**Requirement**
In your copy of the data, keep every word exact and include no pictures.

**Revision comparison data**
★ ★ ★ ★

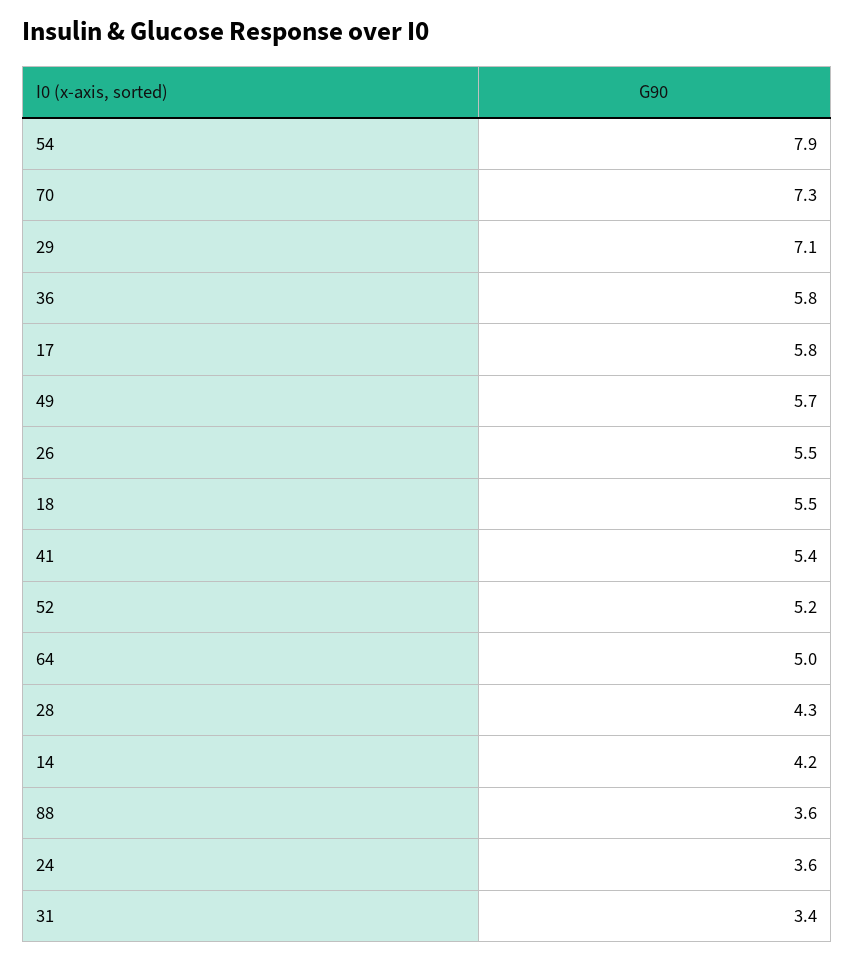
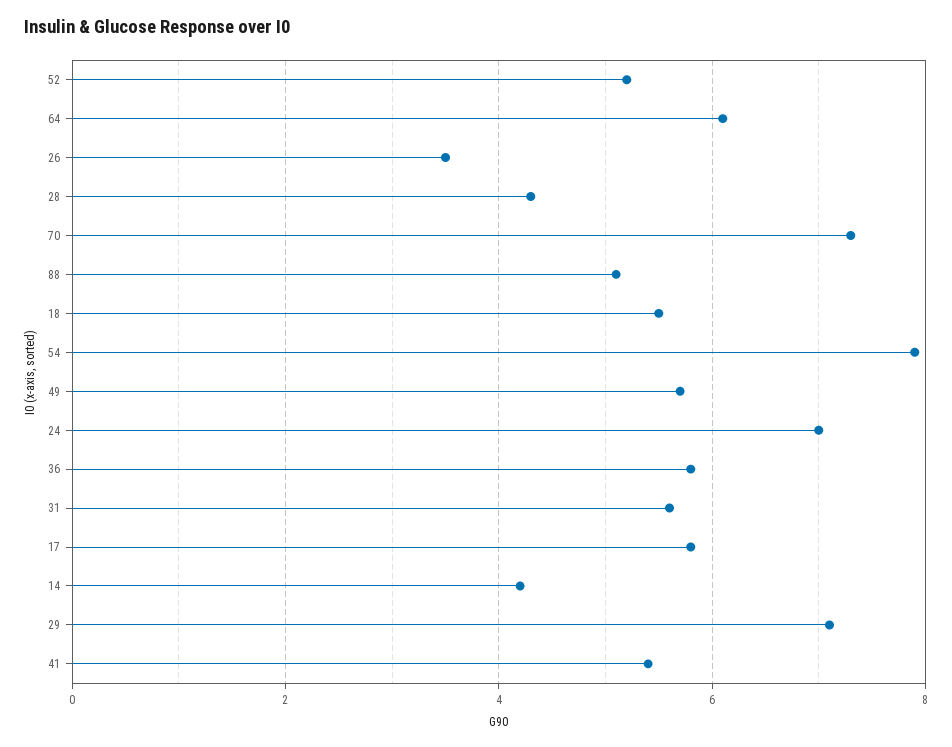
  {
    "54": 7.9,
    "70": 7.3,
    "29": 7.1,
    "36": 5.8,
    "17": 5.8,
    "49": 5.7,
-   "26": 5.5,
+   "26": 3.5,
    "18": 5.5,
    "41": 5.4,
    "52": 5.2,
-   "64": 5,
+   "64": 6,
    "28": 4.3,
    "14": 4.2,
-   "88": 3.6,
+   "88": 5,
-   "24": 3.6,
+   "24": 7,
-   "31": 3.4
+   "31": 5.5
  }

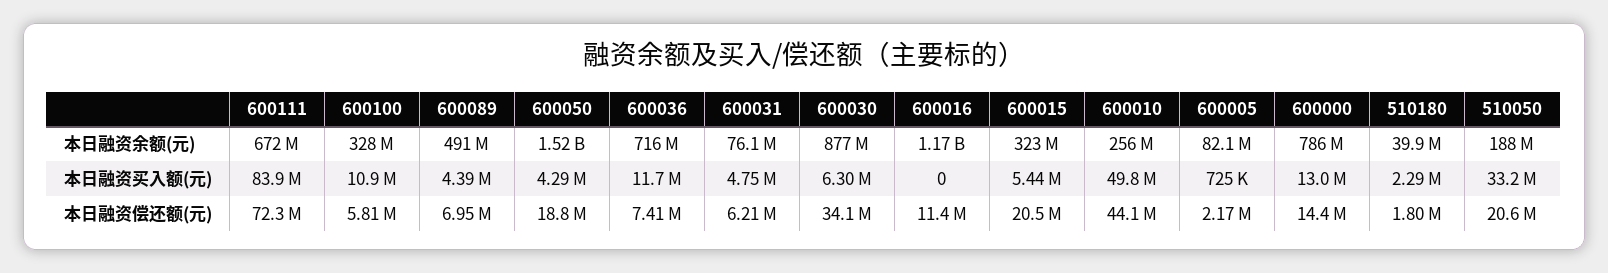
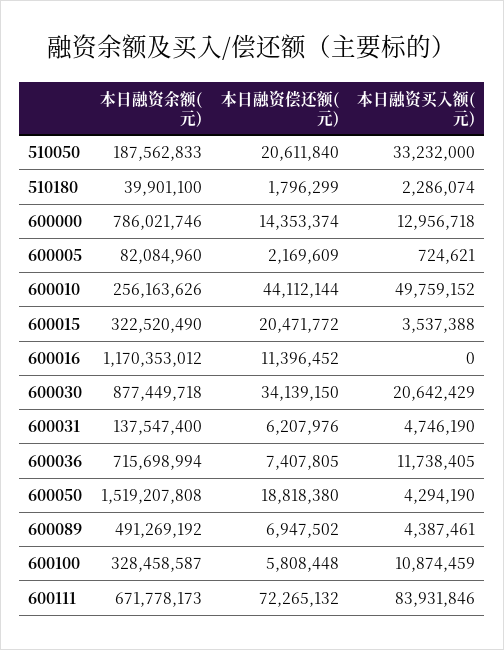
  {
    "600111": {
      "本日融资余额(元)": 671778173,
      "本日融资买入额(元)": 83931846,
      "本日融资偿还额(元)": 72265132
    },
    "600100": {
      "本日融资余额(元)": 328458587,
      "本日融资买入额(元)": 10874459,
      "本日融资偿还额(元)": 5808448
    },
    "600089": {
      "本日融资余额(元)": 491269192,
      "本日融资买入额(元)": 4387461,
      "本日融资偿还额(元)": 6947502
    },
    "600050": {
      "本日融资余额(元)": 1519207808,
      "本日融资买入额(元)": 4294190,
      "本日融资偿还额(元)": 18818380
    },
    "600036": {
      "本日融资余额(元)": 715698994,
      "本日融资买入额(元)": 11738405,
      "本日融资偿还额(元)": 7407805
    },
    "600031": {
-     "本日融资余额(元)": 76100000,
+     "本日融资余额(元)": 137547400,
      "本日融资买入额(元)": 4746190,
      "本日融资偿还额(元)": 6207976
    },
    "600030": {
      "本日融资余额(元)": 877449718,
-     "本日融资买入额(元)": 6300000,
+     "本日融资买入额(元)": 20642429,
      "本日融资偿还额(元)": 34139150
    },
    "600016": {
      "本日融资余额(元)": 1170353012,
      "本日融资买入额(元)": 0,
      "本日融资偿还额(元)": 11396452
    },
    "600015": {
      "本日融资余额(元)": 322520490,
-     "本日融资买入额(元)": 5440000,
+     "本日融资买入额(元)": 3537388,
      "本日融资偿还额(元)": 20471772
    },
    "600010": {
      "本日融资余额(元)": 256163626,
      "本日融资买入额(元)": 49759152,
      "本日融资偿还额(元)": 44112144
    },
    "600005": {
      "本日融资余额(元)": 82084960,
      "本日融资买入额(元)": 724621,
      "本日融资偿还额(元)": 2169609
    },
    "600000": {
      "本日融资余额(元)": 786021746,
      "本日融资买入额(元)": 12956718,
      "本日融资偿还额(元)": 14353374
    },
    "510180": {
      "本日融资余额(元)": 39901100,
      "本日融资买入额(元)": 2286074,
      "本日融资偿还额(元)": 1796299
    },
    "510050": {
      "本日融资余额(元)": 187562833,
      "本日融资买入额(元)": 33232000,
      "本日融资偿还额(元)": 20611840
    }
  }

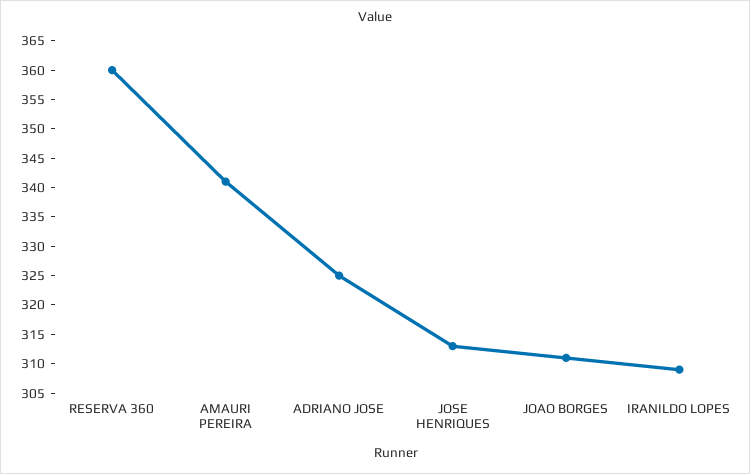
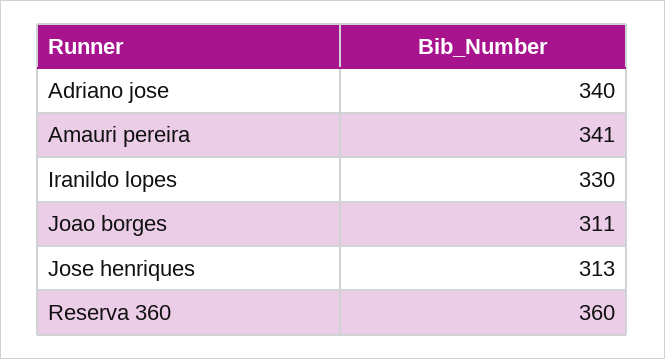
  {
    "RESERVA 360": 360,
    "AMAURI PEREIRA": 341,
-   "ADRIANO JOSE": 325,
+   "ADRIANO JOSE": 340,
    "JOSE HENRIQUES": 313,
    "JOAO BORGES": 311,
-   "IRANILDO LOPES": 310
+   "IRANILDO LOPES": 330
  }

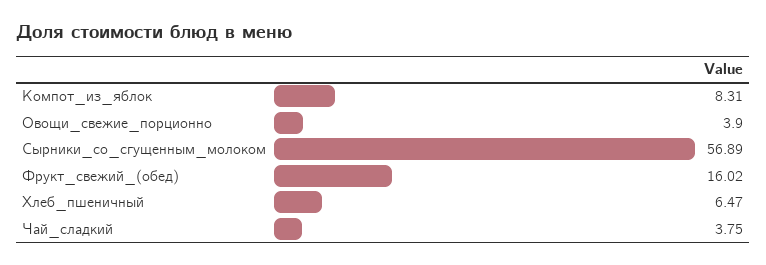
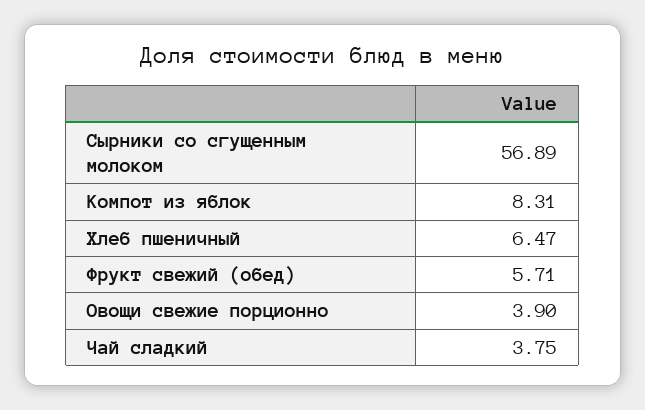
  {
    "Компот_из_яблок": 8.31,
    "Овощи_свежие_порционно": 3.9,
    "Сырники_со_сгущенным_молоком": 56.89,
-   "Фрукт_свежий_(обед)": 16.02,
+   "Фрукт_свежий_(обед)": 5.71,
    "Хлеб_пшеничный": 6.47,
    "Чай_сладкий": 3.75
  }

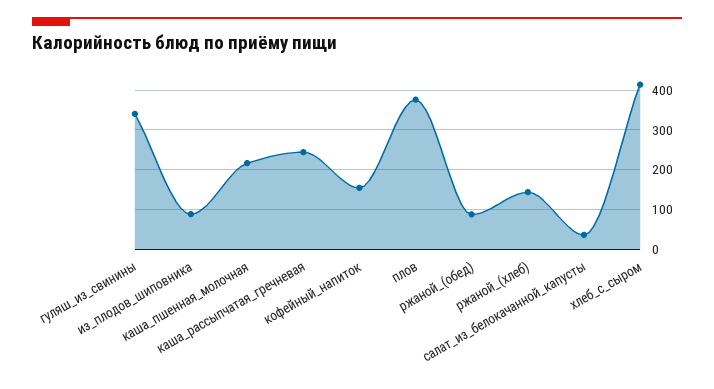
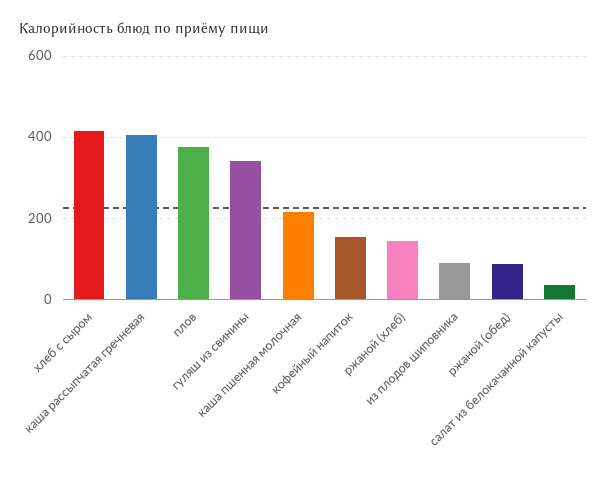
  {
    "гуляш_из_свинины": 340,
    "из_плодов_шиповника": 80,
    "каша_пшенная_молочная": 220,
-   "каша_рассыпчатая_гречневая": 240,
+   "каша_рассыпчатая_гречневая": 400,
    "кофейный_напиток": 160,
    "плов": 380,
    "ржаной_(обед)": 80,
    "ржаной_(хлеб)": 140,
    "салат_из_белокачанной_капусты": 40,
    "хлеб_с_сыром": 420
  }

★ ★ ★ ★

**Answer space**
  {
    "54": 7.9,
    "70": 7.3,
    "29": 7.1,
    "36": 5.8,
    "17": 5.8,
    "49": 5.7,
-   "26": 5.5,
+   "26": 3.5,
    "18": 5.5,
    "41": 5.4,
    "52": 5.2,
-   "64": 5,
+   "64": 6,
    "28": 4.3,
    "14": 4.2,
-   "88": 3.6,
+   "88": 5,
-   "24": 3.6,
+   "24": 7,
-   "31": 3.4
+   "31": 5.5
  }

  {
    "600111": {
      "本日融资余额(元)": 671778173,
      "本日融资买入额(元)": 83931846,
      "本日融资偿还额(元)": 72265132
    },
    "600100": {
      "本日融资余额(元)": 328458587,
      "本日融资买入额(元)": 10874459,
      "本日融资偿还额(元)": 5808448
    },
    "600089": {
      "本日融资余额(元)": 491269192,
      "本日融资买入额(元)": 4387461,
      "本日融资偿还额(元)": 6947502
    },
    "600050": {
      "本日融资余额(元)": 1519207808,
      "本日融资买入额(元)": 4294190,
      "本日融资偿还额(元)": 18818380
    },
    "600036": {
      "本日融资余额(元)": 715698994,
      "本日融资买入额(元)": 11738405,
      "本日融资偿还额(元)": 7407805
    },
    "600031": {
-     "本日融资余额(元)": 76100000,
+     "本日融资余额(元)": 137547400,
      "本日融资买入额(元)": 4746190,
      "本日融资偿还额(元)": 6207976
    },
    "600030": {
      "本日融资余额(元)": 877449718,
-     "本日融资买入额(元)": 6300000,
+     "本日融资买入额(元)": 20642429,
      "本日融资偿还额(元)": 34139150
    },
    "600016": {
      "本日融资余额(元)": 1170353012,
      "本日融资买入额(元)": 0,
      "本日融资偿还额(元)": 11396452
    },
    "600015": {
      "本日融资余额(元)": 322520490,
-     "本日融资买入额(元)": 5440000,
+     "本日融资买入额(元)": 3537388,
      "本日融资偿还额(元)": 20471772
    },
    "600010": {
      "本日融资余额(元)": 256163626,
      "本日融资买入额(元)": 49759152,
      "本日融资偿还额(元)": 44112144
    },
    "600005": {
      "本日融资余额(元)": 82084960,
      "本日融资买入额(元)": 724621,
      "本日融资偿还额(元)": 2169609
    },
    "600000": {
      "本日融资余额(元)": 786021746,
      "本日融资买入额(元)": 12956718,
      "本日融资偿还额(元)": 14353374
    },
    "510180": {
      "本日融资余额(元)": 39901100,
      "本日融资买入额(元)": 2286074,
      "本日融资偿还额(元)": 1796299
    },
    "510050": {
      "本日融资余额(元)": 187562833,
      "本日融资买入额(元)": 33232000,
      "本日融资偿还额(元)": 20611840
    }
  }

  {
    "RESERVA 360": 360,
    "AMAURI PEREIRA": 341,
-   "ADRIANO JOSE": 325,
+   "ADRIANO JOSE": 340,
    "JOSE HENRIQUES": 313,
    "JOAO BORGES": 311,
-   "IRANILDO LOPES": 310
+   "IRANILDO LOPES": 330
  }

  {
    "Компот_из_яблок": 8.31,
    "Овощи_свежие_порционно": 3.9,
    "Сырники_со_сгущенным_молоком": 56.89,
-   "Фрукт_свежий_(обед)": 16.02,
+   "Фрукт_свежий_(обед)": 5.71,
    "Хлеб_пшеничный": 6.47,
    "Чай_сладкий": 3.75
  }

  {
    "гуляш_из_свинины": 340,
    "из_плодов_шиповника": 80,
    "каша_пшенная_молочная": 220,
-   "каша_рассыпчатая_гречневая": 240,
+   "каша_рассыпчатая_гречневая": 400,
    "кофейный_напиток": 160,
    "плов": 380,
    "ржаной_(обед)": 80,
    "ржаной_(хлеб)": 140,
    "салат_из_белокачанной_капусты": 40,
    "хлеб_с_сыром": 420
  }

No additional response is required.